Son las horas que avanzan sobre el reloj de arena de la playa las que marcan el tiempo en que se consume el sol. Al llegar el final del día, las sombras se estiran y tiran del astro, ya sin fuerzas, y lo arrastran hacia ellas. El sol baja lentamente hasta apoyarse en la tierra. El mar lo recoge para dar paso a la noche.
Lo contemplo en su descenso y al llegar al horizonte lo pierdo en la espesa niebla, entre la cortina gris de lluvia de una lejana tormenta. Rayos de nubes y viento refulgen en el ocaso. Turquesas, aciano y fuego aparecen en el cielo cuando el mismísimo Zeus abre sus brazos de trueno y se inclina con tal furia que paraliza el océano. No me atrevo a respirar y tampoco soy capaz de retirar mi mirada de su rostro. Su inmensidad me intimida, me retraigo y durante un instante me fundo con el paisaje. La brisa me atraviesa, mi corazón parado late y exhalo de nuevo el aire.

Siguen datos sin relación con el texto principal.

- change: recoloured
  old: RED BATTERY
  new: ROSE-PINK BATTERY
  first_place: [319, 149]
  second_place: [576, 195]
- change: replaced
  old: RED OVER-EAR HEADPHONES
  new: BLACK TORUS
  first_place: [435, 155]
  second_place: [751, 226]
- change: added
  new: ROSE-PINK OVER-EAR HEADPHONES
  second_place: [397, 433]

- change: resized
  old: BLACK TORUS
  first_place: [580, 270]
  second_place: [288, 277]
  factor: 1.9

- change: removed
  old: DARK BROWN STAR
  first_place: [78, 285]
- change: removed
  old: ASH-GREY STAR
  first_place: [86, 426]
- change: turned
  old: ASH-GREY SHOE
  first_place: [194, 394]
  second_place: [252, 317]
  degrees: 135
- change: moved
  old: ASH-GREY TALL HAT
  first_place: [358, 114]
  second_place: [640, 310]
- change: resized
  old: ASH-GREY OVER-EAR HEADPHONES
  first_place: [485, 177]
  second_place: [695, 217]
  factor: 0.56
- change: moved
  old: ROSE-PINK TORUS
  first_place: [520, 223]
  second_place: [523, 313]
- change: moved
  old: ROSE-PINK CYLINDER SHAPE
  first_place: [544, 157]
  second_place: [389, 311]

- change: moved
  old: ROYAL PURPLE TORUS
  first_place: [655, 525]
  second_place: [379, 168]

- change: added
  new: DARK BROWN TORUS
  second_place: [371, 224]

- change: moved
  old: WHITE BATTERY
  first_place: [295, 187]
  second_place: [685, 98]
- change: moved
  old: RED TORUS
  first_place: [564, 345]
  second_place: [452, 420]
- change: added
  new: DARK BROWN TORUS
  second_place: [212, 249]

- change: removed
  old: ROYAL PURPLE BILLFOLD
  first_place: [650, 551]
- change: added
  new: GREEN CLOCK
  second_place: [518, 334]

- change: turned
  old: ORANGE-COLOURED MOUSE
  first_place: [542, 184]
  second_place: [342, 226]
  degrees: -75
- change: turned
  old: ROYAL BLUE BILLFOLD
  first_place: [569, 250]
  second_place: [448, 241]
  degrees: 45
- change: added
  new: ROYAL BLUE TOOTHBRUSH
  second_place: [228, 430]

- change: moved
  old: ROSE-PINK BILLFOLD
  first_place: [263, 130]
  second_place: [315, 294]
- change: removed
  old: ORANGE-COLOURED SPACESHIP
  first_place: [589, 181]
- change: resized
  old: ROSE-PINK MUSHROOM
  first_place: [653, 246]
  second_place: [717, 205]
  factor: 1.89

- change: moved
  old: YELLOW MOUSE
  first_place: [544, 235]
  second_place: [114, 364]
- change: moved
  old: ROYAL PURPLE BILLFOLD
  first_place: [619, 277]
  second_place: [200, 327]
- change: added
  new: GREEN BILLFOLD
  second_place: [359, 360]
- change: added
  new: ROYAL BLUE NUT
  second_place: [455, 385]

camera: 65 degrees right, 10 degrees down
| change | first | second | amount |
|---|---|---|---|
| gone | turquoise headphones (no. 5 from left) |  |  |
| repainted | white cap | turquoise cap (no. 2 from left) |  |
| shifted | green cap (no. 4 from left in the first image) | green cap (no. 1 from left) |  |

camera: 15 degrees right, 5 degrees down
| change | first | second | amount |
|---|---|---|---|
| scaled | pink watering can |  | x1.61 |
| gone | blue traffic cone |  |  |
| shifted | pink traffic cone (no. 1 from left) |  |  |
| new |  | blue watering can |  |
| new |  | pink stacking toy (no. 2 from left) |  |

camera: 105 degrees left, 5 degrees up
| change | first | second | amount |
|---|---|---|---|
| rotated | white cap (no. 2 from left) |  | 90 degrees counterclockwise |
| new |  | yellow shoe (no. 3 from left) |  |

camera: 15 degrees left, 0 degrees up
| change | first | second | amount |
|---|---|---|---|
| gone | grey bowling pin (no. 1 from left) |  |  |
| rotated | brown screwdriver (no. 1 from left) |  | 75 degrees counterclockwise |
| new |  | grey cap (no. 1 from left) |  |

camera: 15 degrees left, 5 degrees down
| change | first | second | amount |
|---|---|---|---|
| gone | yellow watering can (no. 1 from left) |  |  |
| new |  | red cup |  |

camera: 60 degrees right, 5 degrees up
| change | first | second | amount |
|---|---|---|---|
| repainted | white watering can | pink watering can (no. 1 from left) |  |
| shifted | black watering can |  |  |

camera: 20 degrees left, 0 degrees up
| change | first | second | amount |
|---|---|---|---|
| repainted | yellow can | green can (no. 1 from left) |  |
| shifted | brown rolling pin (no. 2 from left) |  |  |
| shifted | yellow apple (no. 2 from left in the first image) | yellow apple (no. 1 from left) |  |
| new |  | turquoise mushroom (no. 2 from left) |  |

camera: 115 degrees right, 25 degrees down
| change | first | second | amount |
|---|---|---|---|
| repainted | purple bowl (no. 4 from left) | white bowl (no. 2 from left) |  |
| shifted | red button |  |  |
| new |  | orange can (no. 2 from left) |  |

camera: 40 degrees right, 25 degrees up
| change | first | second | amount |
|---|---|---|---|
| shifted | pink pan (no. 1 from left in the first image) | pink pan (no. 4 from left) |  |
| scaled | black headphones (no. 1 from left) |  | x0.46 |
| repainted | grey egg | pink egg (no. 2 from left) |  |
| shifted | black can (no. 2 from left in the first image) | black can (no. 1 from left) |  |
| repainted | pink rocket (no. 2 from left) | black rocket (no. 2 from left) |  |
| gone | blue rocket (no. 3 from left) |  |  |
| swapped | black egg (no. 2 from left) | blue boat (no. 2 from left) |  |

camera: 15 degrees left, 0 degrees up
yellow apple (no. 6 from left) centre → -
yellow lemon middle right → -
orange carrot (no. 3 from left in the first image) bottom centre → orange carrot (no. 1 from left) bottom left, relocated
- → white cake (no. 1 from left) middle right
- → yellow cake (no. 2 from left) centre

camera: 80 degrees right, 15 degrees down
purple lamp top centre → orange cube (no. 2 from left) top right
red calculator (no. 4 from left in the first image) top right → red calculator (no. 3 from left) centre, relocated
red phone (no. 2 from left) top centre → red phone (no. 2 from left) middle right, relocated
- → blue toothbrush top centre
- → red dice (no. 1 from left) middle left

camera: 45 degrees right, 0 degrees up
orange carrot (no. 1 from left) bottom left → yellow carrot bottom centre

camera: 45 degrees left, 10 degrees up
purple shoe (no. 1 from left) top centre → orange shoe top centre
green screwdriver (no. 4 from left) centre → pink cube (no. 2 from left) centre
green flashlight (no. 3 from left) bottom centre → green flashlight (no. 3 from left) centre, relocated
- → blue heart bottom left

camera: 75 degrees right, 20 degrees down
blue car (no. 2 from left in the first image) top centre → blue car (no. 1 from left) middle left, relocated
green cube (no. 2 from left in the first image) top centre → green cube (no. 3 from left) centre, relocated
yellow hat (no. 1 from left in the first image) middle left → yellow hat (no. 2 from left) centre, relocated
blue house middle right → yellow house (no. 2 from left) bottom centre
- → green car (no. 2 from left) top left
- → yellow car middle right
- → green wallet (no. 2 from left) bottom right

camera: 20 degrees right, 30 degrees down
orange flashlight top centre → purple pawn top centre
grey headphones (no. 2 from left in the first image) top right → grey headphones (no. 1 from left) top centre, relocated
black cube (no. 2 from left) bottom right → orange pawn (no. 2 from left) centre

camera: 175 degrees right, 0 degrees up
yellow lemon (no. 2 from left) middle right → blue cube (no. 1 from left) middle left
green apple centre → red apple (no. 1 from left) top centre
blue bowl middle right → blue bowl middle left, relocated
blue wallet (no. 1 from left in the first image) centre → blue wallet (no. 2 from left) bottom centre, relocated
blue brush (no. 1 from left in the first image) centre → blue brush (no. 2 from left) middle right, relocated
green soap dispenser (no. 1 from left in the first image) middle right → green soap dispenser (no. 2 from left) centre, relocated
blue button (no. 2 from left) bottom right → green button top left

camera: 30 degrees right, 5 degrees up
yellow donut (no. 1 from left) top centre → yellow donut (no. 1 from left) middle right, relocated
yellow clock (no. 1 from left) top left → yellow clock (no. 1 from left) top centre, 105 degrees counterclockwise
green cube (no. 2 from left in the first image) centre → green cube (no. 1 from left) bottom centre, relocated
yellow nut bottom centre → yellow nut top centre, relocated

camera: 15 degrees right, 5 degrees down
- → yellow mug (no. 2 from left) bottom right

El sol mortecino se oculta en silencio. Del disco de fuego de la tarde queda sólo la penumbra de la luz al apagarse. Surge la noche y su capa se cierra sobre el mar en calma. La oscuridad sin luna cubre el cielo y las tinieblas sin estrellas tiñen el océano. La marea se retira y el agua negra se hunde en un profundo abismo lleno de secretos.
1 comentario:
Un cuento mágico que quiero leer más veces para saborear el fuerte sabor del espectáculo más hermoso del día.